When most think of innovation in healthcare, they tend to think of physicians or biomedical professionals and engineers. Sadly, they rarely think of nurses.

But in reality, it's the nurses on the front lines, at the bedside and in the community who will be the end user of most products developed in healthcare and the most impacted by policies. They are the masters of workarounds and ingenuity when resources are limited, but their talent is rarely sought after or capitalized on.

Well, a group of nurses are hoping to change that mindset and break some barriers.

In early March, creative minds from around the world will converge in Austin, Texas, for the SXSW Conference and Festival. From March 9-18, global professionals at every level will participate, learn and network at this unique event.

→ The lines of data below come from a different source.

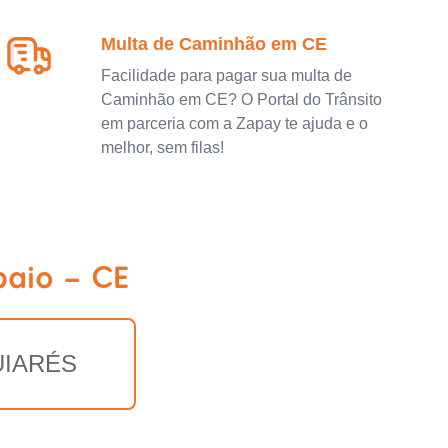
Multa de Caminhão em CE
Facilidade para pagar sua multa de
Caminhão em CE? O Portal do Trânsito
em parceria com a Zapay te ajuda e o
melhor, sem filas!
paio - CE
UIARÉS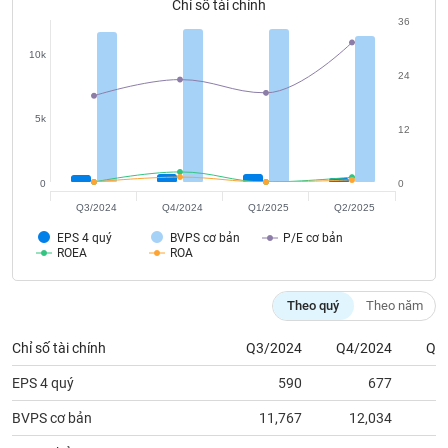
chính
Chỉ số tài chính
36
10k
24
Công
cụ
5k
12
đầu
tư
0
0
Q3/2024
Q4/2024
Q1/2025
Q2/2025
EPS 4 quý
BVPS cơ bản
P/E cơ bản
ROEA
ROA
Truyền
thông
tài
Theo quý
Theo năm
chính
Chỉ số tài chính
Q3/2024
Q4/2024
Q1
EPS 4 quý
590
677
Dữ
BVPS cơ bản
11,767
12,034
1
liệu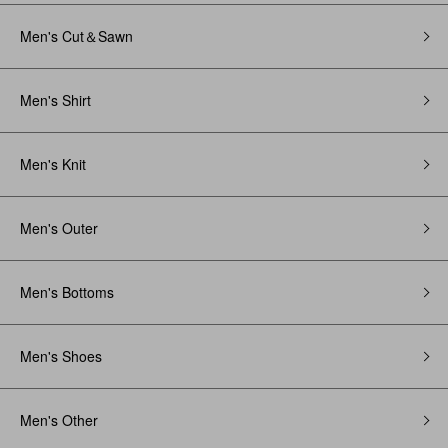
Men's Cut＆Sawn
Men's Shirt
Men's Knit
Men's Outer
Men's Bottoms
Men's Shoes
Men's Other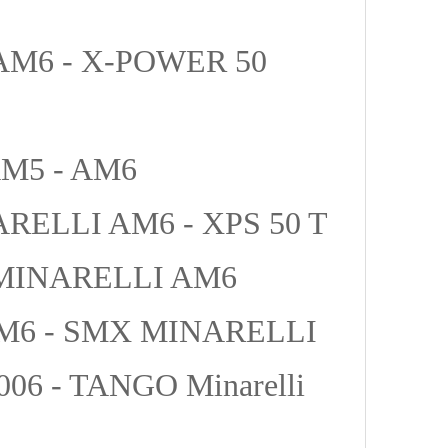
 AM6 - X-POWER 50
AM5 - AM6
RELLI AM6 - XPS 50 T
 MINARELLI AM6
M6 - SMX MINARELLI
06 - TANGO Minarelli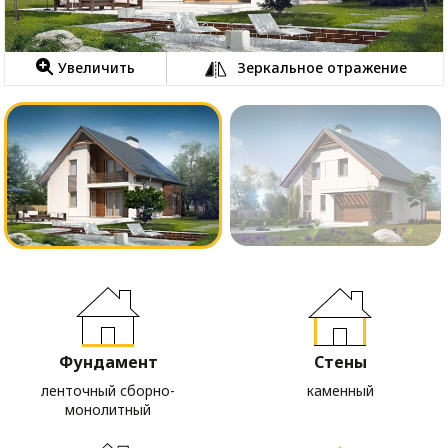
Увеличить
Зеркальное отражение
Фундамент
Стены
ленточный сборно-
каменный
монолитный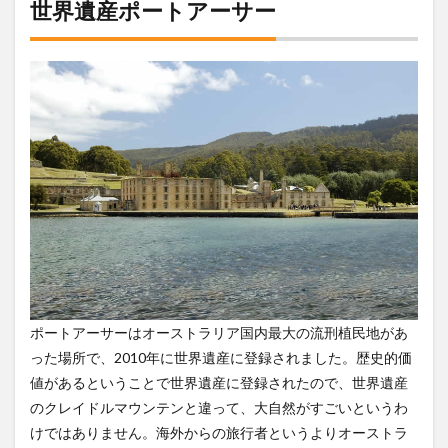
世界遺産ポートアーサー
ポートアーサーはオーストラリア国内最大の流刑植民地があ
った場所で、2010年に世界遺産に登録されました。歴史的価
値があるということで世界遺産に登録されたので、世界遺産
のクレイドルマウンテンと違って、大自然がすごいというわ
けではありません。海外からの旅行者というよりオーストラ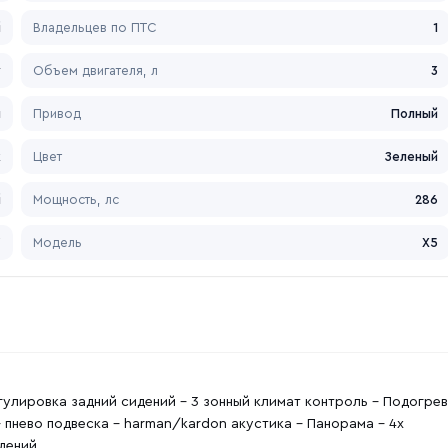
й
Владельцев по ПТС
1
у
Объем двигателя, л
3
я
Привод
Полный
к
Цвет
Зеленый
й
Мощность, лс
286
W
Модель
X5
гулировка задний сидений - 3 зонный климат контроль - Подогрев
- пнево подвеска - harman/kardon акустика - Панорама - 4х
идений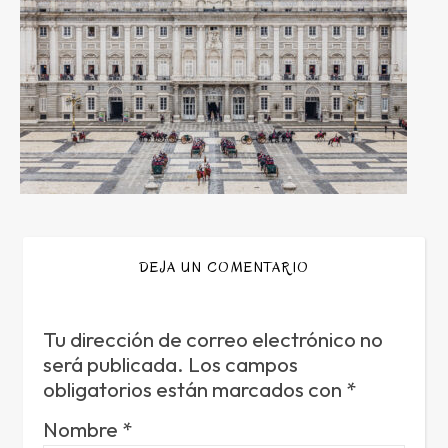
DEJA UN COMENTARIO
Tu dirección de correo electrónico no
será publicada.
Los campos
obligatorios están marcados con
*
Nombre
*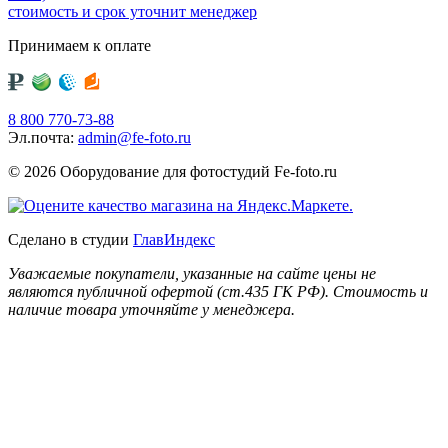
стоимость и срок уточнит менеджер
Принимаем к оплате
8 800 770-73-88
Эл.почта:
admin@fe-foto.ru
© 2026 Оборудование для фотостудий
Fe-foto.ru
Сделано в студии
ГлавИндекс
Уважаемые покупатели, указанные на сайте цены не
являются публичной офертой (ст.435 ГК РФ). Стоимость и
наличие товара уточняйте у менеджера.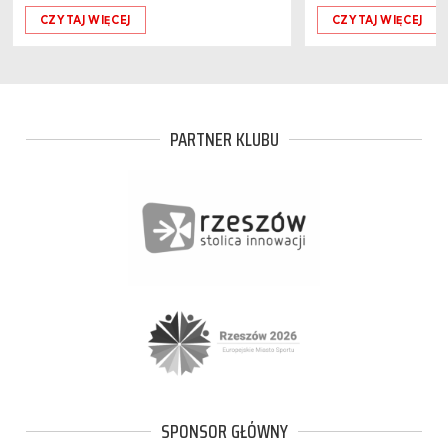
CZYTAJ WIĘCEJ
CZYTAJ WIĘCEJ
PARTNER KLUBU
SPONSOR GŁÓWNY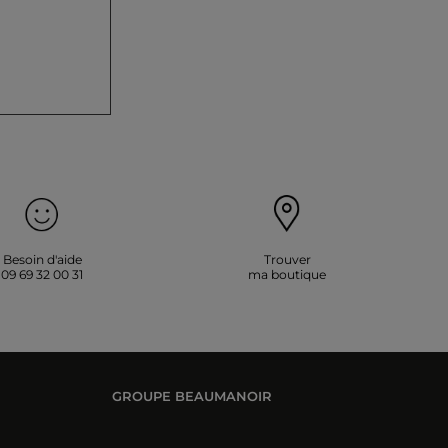
Besoin d'aide
Trouver
09 69 32 00 31
ma boutique
GROUPE BEAUMANOIR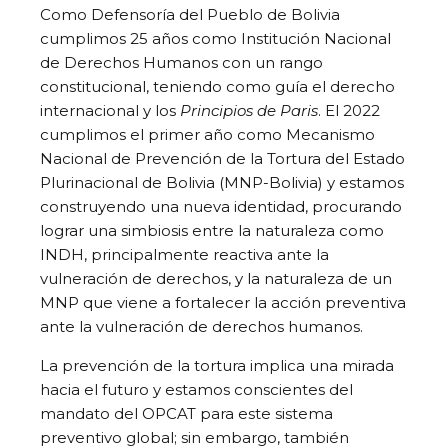
Como Defensoría del Pueblo de Bolivia
cumplimos 25 años como Institución Nacional
de Derechos Humanos con un rango
constitucional, teniendo como guía el derecho
internacional y los
Principios de Paris
. El 2022
cumplimos el primer año como Mecanismo
Nacional de Prevención de la Tortura del Estado
Plurinacional de Bolivia (MNP-Bolivia) y estamos
construyendo una nueva identidad, procurando
lograr una simbiosis entre la naturaleza como
INDH, principalmente reactiva ante la
vulneración de derechos, y la naturaleza de un
MNP que viene a fortalecer la acción preventiva
ante la vulneración de derechos humanos.
La prevención de la tortura implica una mirada
hacia el futuro y estamos conscientes del
mandato del OPCAT para este sistema
preventivo global; sin embargo, también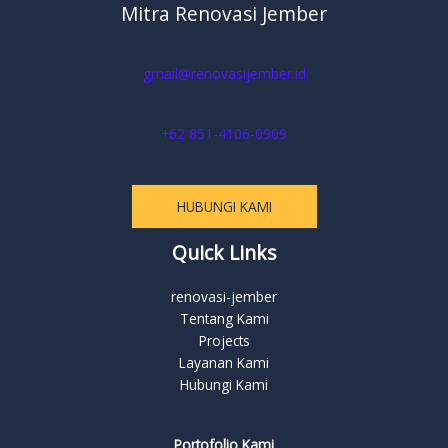
Mitra Renovasi Jember
gmail@renovasijember.id
+62 851-4106-0909
HUBUNGI KAMI
Quick Links
renovasi-jember
Tentang Kami
Projects
Layanan Kami
Hubungi Kami
Portofolio Kami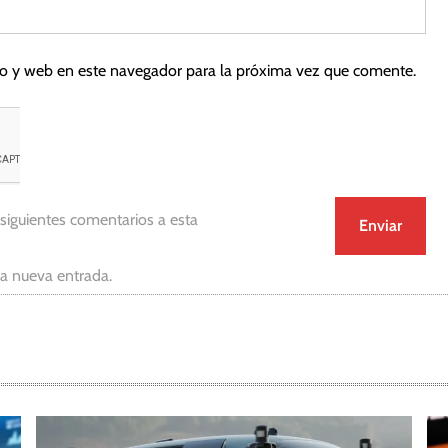
co y web en este navegador para la próxima vez que comente.
 siguientes comentarios a esta
da nueva entrada.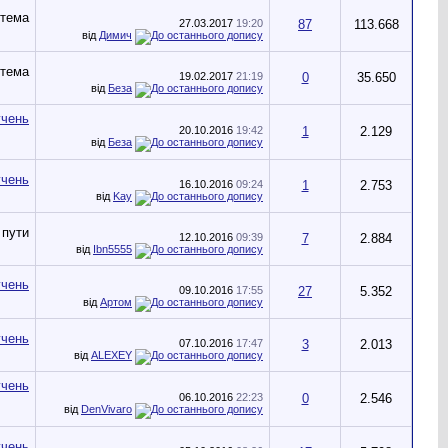
27.03.2017
19:20
87
113.668
від
Димич
19.02.2017
21:19
0
35.650
від
Беза
20.10.2016
19:42
1
2.129
від
Беза
16.10.2016
09:24
1
2.753
від
Kay
12.10.2016
09:39
7
2.884
від
Ibn5555
09.10.2016
17:55
27
5.352
від
Артом
07.10.2016
17:47
3
2.013
від
ALEXEY
06.10.2016
22:23
0
2.546
від
DenVivaro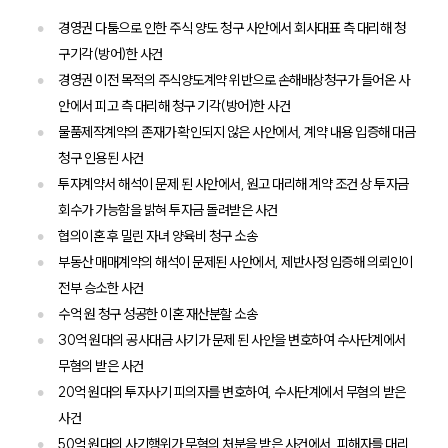
경영권 다툼으로 인한 주식 양도 청구 사안에서 회사대표 측 대리해 청
구기각(방어)한 사건
경영권 이전 목적의 주식양도계약 위반으로 손해배상청구가 들어온 사
안에서 피고 측 대리해 청구 기각(방어)한 사건
물품제작계약의 존재가 확인되지 않은 사안에서, 계약 내용 입증해 대금
청구 인용된 사건
투자계약서 해석이 문제 된 사안에서, 원고 대리해 계약 조건 상 투자금
회수가 가능함을 밝혀 투자금 돌려받은 사건
협의이혼 후 밀린 자녀 양육비 청구 소송
부동산 매매계약의 해석이 문제된 사안에서, 제반사정 입증해 의뢰인이
전부 승소한 사건
수억 원 청구 성공한 이혼 재산분할 소송
30억 원대의 공사대금 사기가 문제 된 사안을 변호하여 수사단계에서
무혐의 받은 사건
20억 원대의 투자사기 피의자를 변호하여, 수사단계에서 무혐의 받은
사건
50억 원대의 사기행위가 무혐의 처분을 받은 사건에서, 피해자를 대리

They will explore what is next in entertainment, culture and technology and will prove "that the most unexpected discoveries happen when diverse topics and people come together." Keynote speakers include philanthropist Melinda Gates and London Mayor Sadiq Khan, to name a few.

But this year, for the first time, a panel of nurses will be a part of the conversation on this world stage. Not only is this the first time nurses have been at the convention, but this is the first time there has been an all-female panel.

The panel — "EntrepreNURSE: Hacking, Making & Disrupting Health" hopes to open the world's view of the value of nursing in innovations, product development and ultimately improving healthcare in general.

The distinguished panel consists of Shawna Butler of Singularity University, Rebecca Love of Northeastern University, Molly McCarthy of Microsoft and Wendy Wright of Wright and Associates Family Healthcare. Each of them comes with a unique perspective demonstrating the value of nurses as the best chance for innovating and transforming healthcare.

There is little dispute that the healthcare system is flawed in so many ways. What this group hopes to shed light on is the fact that leaving nurses out of the conversation makes it destined for failure. So why not invite nurses to the conversation from the beginning?

"Nurses need to show up in places that nurses are not usually found if they want to have an impact and see the changes they desire," says Rebecca Love. "We hope to inspire nurses to become the innovators that they are and show the world their unique value. We hope to disrupt healthcare, just like Florence Nightingale did all those years ago. It was a nurse who changed how we care for the sick, but somewhere along the way our voice got lost."

The panel hopes to also inspire people to consider nursing as a career to show the world that there is so much more to nursing and that the professional options are endless. But most importantly, that at nearly 4 million strong, the U.S. nursing workforce is an untapped resource of trusted professionals.